The towns of Parowan and Cedar City were founded in 1851 to provide iron for the settlers, which was mined in the Iron Mountain District. Problems plagued the early furnace at Cedar City, and only about 25 ST of pig iron was produced over a three-year period. Iron was nonetheless needed for continued Mormon prosperity, so a second furnace at Old Irontown (Little Pinto) was made in 1868, using iron ore deposits at the southwestern base of Iron Mountain. By 1874, about 400 lbs of pig iron was produced, when operations ceased, and then abandoned 10 years later.

At its peak, the settlement included a schoolhouse, blacksmith, charcoal furnaces, and a foundry. The city was abandoned in 1876. An attempt was made to revive mining from Iron Mountain, but the church was struggling with litigation over the Edmunds–Tucker Act, which banned the plural marriage practiced by some Mormons, and the nationwide economic effects of the Panic of 1873.

Today, the ruins feature a preserved beehive style charcoal oven and a furnace known as an "Arastra", which prepared sands for molds.

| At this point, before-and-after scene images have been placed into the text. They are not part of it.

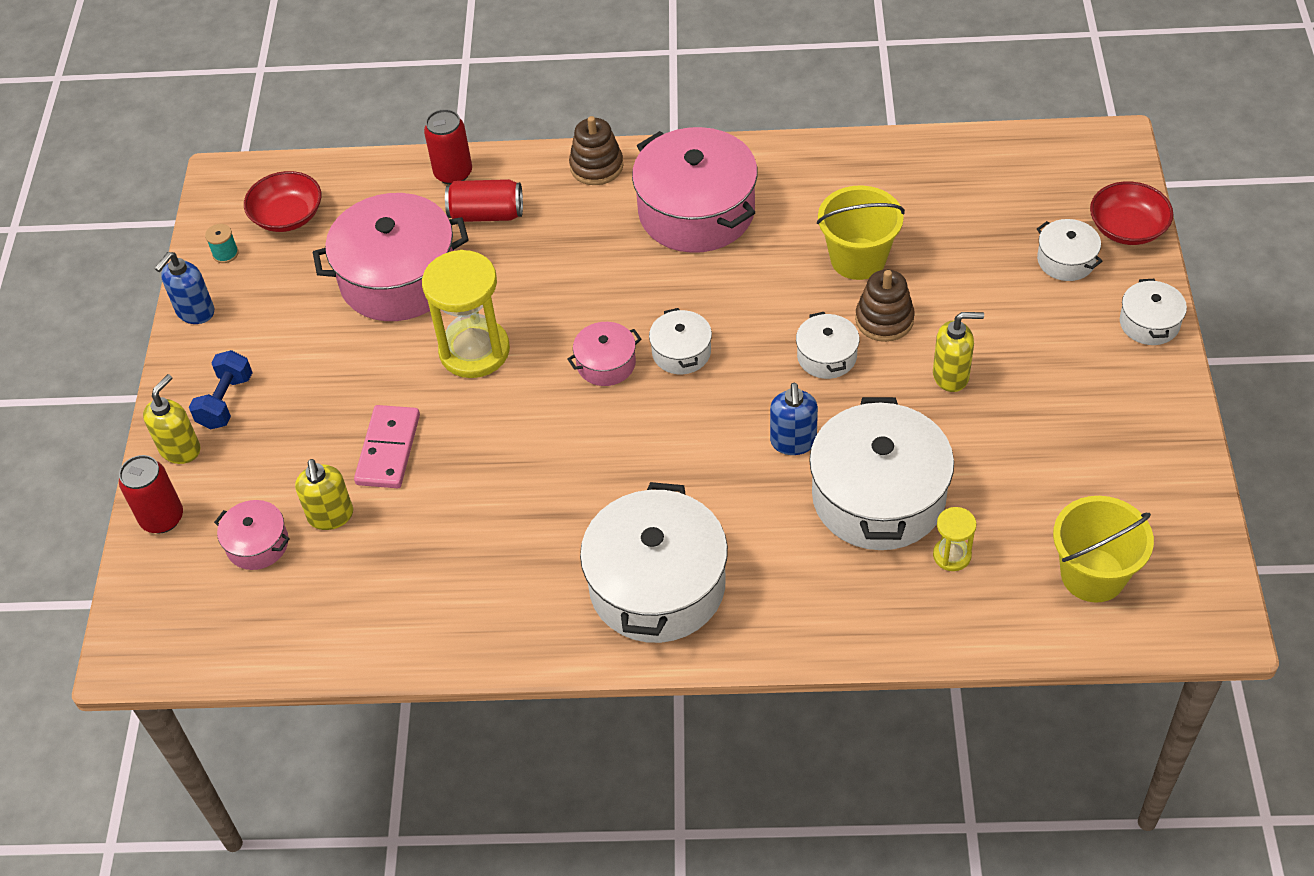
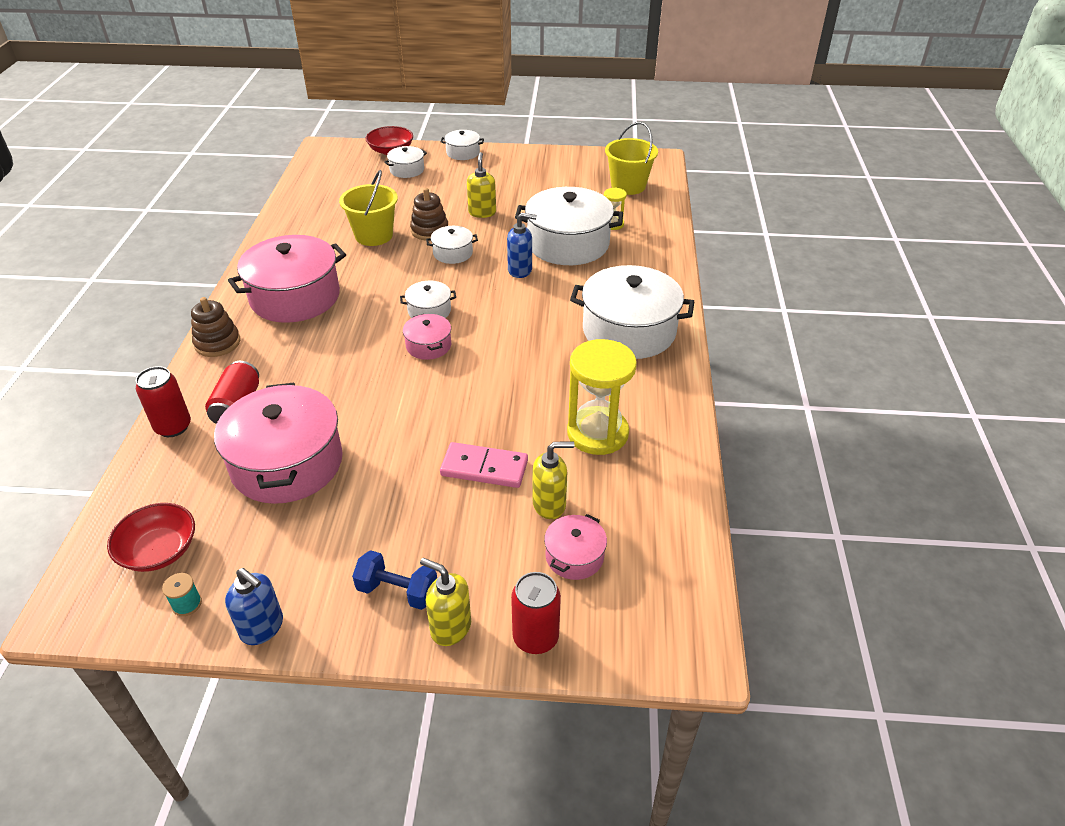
camera: 90 degrees left, 10 degrees down
yellow hourglass [422,250,510,378] -> yellow hourglass moved to [567,339,637,455]

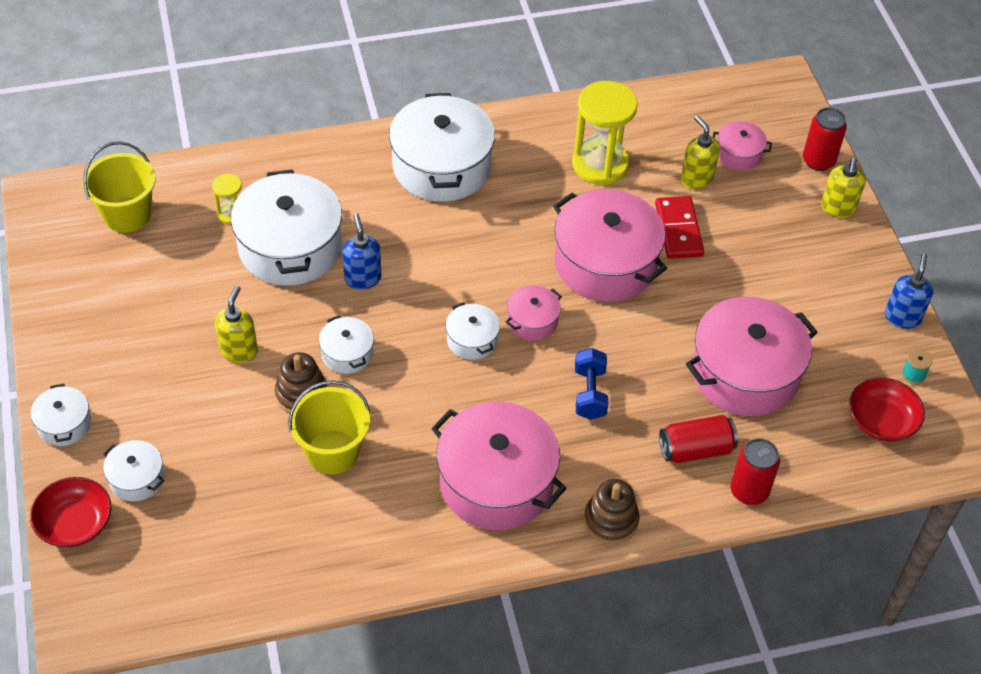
camera: 110 degrees left, 10 degrees up
blue dumbbell [352,550,437,610] -> blue dumbbell moved to [575,348,608,420]
pink domino [440,442,528,488] -> red domino [655,196,704,259]
yellow soap dispenser [467,152,496,218] -> yellow soap dispenser turned 120 degrees clockwise [215,286,258,363]
none -> pink pot [553,189,667,302]

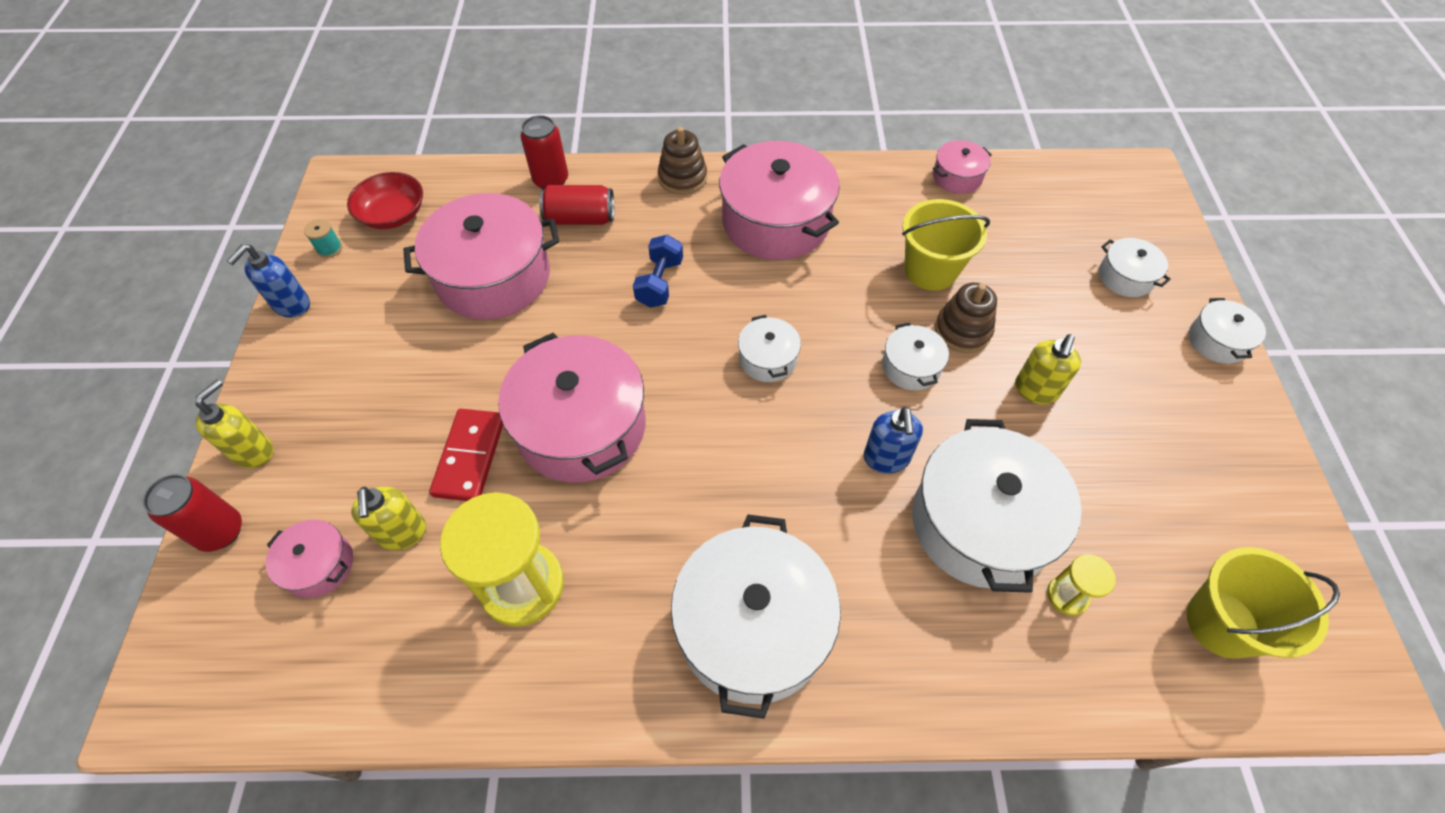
camera: 165 degrees left, 5 degrees up
red bowl [30,477,111,547] -> none
pink pot [506,285,562,341] -> pink pot moved to [933,140,992,194]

Parts of the original foundry remain, including the chimney. The site was fenced off by the Sons of Utah Pioneers. It is currently within grounds designated as the Dixie National Forest. The Frontier Homestead State Park Museum in Cedar City provides information about and artifacts from the site. The ruins are found on Iron Town Road, which intersects with Utah State Route 56. The site was added to the National Register of Historic Places on May 14, 1971, as Old Iron Town. There are also a number of newer, occupied homes at the town's location.

The Columbia Steel Company in 1924 was the first to produce pig iron in Utah with enduring success and did so on an industrial scale. Iron ore from the vicinity of Iron Mountain was shipped to the blast furnace at Provo. As part of their start up procedure, on its first day, the blast furnace produced 20 tons of pig iron.